For a lot of young people, quitting was simply not an option, and systems they were told were in place to protect them — including human resources — did nothing of the sort. Tia*, now 27, tells Teen Vogue that, when she called out racism in a previous workplace, HR sided with her manager. “No one believed me because most of the staff saw my manager as being ‘not racist’ because she hired the only Black person in that office — which was me,” Tia explains. She also found out she was making less than the person she was training, which HR refused to acknowledge. “They wanted me to be happy that I even had a job but I was not being paid a life-sustaining salary.”
A more equitable workplace would have more staff and executives of color, Tia adds. “There are too many jobs that are lowballing Black and brown women and men for their work that they would never offer to their white peers.” She now screens all workplaces on Glassdoor, Indeed, and social media before she even applies.
Jordan*, 27, tells Teen Vogue that stress, long hours, poor benefits, and lack of work-life balance drove her and her colleagues to form a union earlier this year. After employees released a letter laying out workplace concerns, employers responded saying they were disappointed in the staff for taking the matter public. Jordan says unionizing brought a lot of lower-level employees, herself included, closer together. “Eventually, I found out that I, the only Black designer within the company, was also the lowest-paid one too,” Jordan says. The experience also taught her a lot about labor movements, and showed her not everyone at the “top is scum,” something she says she needed to see for her own sanity. But the union effort has also been used as an excuse by management, who say they’re holding off on planned pay raises and any changes to workplace conditions as negotiations proceed.
“I think I would tell my younger self that having a 9-to-5 is not the endgame, it will not make you happy, it is not a sign of success,” Jordan adds. “I know most people don't like their jobs, but it should at least be something that doesn't trigger a deep depression within you.”
The litany of common toxic workplace talking points are endless: your coworkers are “a family,” sticking it out will toughen you up, and so on.

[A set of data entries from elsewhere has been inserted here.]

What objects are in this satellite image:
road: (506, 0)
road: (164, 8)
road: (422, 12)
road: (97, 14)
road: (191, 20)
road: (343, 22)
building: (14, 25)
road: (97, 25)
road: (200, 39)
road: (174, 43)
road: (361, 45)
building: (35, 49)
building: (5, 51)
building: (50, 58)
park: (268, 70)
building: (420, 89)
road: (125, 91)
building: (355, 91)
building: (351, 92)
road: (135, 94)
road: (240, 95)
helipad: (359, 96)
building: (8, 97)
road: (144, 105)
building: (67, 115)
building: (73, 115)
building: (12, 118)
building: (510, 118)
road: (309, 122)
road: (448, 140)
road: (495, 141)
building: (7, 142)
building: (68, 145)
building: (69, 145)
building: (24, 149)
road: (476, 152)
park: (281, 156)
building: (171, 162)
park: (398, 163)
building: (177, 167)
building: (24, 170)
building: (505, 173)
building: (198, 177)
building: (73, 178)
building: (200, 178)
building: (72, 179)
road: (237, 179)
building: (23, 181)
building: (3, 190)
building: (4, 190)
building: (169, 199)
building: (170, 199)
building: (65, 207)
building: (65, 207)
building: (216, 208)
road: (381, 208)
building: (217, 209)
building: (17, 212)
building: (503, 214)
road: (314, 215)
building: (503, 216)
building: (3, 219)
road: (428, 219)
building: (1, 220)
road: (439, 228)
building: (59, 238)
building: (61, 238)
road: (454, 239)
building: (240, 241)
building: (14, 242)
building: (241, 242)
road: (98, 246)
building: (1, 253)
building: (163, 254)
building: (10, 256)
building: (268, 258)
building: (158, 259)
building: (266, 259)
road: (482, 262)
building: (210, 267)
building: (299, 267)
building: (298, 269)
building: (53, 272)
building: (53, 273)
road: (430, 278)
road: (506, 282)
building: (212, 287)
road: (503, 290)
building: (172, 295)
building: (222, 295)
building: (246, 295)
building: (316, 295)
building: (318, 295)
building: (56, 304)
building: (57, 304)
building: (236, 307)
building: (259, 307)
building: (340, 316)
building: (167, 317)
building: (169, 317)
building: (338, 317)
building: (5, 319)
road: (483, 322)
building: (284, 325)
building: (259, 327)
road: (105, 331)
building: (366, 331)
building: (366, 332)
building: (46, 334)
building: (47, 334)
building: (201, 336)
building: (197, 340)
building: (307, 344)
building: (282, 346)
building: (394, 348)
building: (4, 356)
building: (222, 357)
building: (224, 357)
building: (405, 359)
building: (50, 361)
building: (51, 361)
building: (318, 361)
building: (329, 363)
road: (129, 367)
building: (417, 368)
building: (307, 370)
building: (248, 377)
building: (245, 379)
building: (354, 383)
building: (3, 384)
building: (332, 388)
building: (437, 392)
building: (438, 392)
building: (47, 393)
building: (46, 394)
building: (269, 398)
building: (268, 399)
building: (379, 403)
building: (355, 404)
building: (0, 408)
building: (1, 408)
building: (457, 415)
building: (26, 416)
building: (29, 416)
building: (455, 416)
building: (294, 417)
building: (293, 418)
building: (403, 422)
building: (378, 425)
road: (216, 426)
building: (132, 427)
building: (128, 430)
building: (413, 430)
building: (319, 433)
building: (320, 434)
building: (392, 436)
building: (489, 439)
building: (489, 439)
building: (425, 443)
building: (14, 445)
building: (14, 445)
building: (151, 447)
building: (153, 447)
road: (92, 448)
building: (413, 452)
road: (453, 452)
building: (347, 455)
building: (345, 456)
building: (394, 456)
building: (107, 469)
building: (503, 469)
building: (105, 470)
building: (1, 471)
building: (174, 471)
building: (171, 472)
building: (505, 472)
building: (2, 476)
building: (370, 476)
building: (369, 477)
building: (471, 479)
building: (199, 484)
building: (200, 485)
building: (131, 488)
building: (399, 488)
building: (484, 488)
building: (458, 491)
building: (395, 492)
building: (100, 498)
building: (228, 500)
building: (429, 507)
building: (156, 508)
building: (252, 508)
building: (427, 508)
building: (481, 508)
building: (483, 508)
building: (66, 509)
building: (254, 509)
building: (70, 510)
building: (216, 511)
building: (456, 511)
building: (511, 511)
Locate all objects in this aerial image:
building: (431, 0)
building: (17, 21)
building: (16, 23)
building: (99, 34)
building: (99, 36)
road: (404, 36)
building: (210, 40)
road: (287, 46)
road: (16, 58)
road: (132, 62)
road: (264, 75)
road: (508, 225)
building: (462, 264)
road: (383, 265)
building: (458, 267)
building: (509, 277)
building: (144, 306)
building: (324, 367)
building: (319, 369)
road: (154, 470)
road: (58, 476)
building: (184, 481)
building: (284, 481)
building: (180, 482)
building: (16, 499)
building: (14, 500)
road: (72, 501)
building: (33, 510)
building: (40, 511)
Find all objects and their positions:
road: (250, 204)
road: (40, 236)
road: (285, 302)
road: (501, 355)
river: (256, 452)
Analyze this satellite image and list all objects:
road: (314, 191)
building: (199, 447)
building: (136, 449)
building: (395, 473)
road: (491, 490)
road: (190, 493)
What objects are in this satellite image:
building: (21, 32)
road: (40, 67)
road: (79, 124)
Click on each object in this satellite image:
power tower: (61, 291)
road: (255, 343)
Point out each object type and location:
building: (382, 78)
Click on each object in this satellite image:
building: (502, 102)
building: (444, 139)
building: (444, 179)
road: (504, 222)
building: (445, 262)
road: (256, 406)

What needs to change is basically everything, Nat Baldino says, because one abuse enables another. Millennials have lived through two recessions, a lifetime of wars, no federal minimum wage increase, and largely inadequate paid leave and benefits policies, he tells Teen Vogue. “The generations after them have watched this happen, and know better because of it,” Baldino adds. “And because they know better, they are beginning to demand better, together.” The vision of freedom young people are advocating for can only be realized with comprehensive federal policy changes, coupled with grassroots power and worker power, they say. That looks like securing paid leave, paid sick days, fair scheduling, and stronger labor standards enforcement mechanisms, as well as passing The Protecting the Right to Organize Act (aka the PRO Act), which would make it easier for workers to organize and collectively bargain for better working conditions.
But that isn’t all. A true reassessment of work demands reassessment of society as a whole — what and who we value. “It also means ending mass incarceration, raising the minimum wage, protecting immigrant families, and more,” Baldino says. “Our workplaces are a microcosm of the society that we live in, and when that society is unequal and oppressive, our workplaces will be, too.”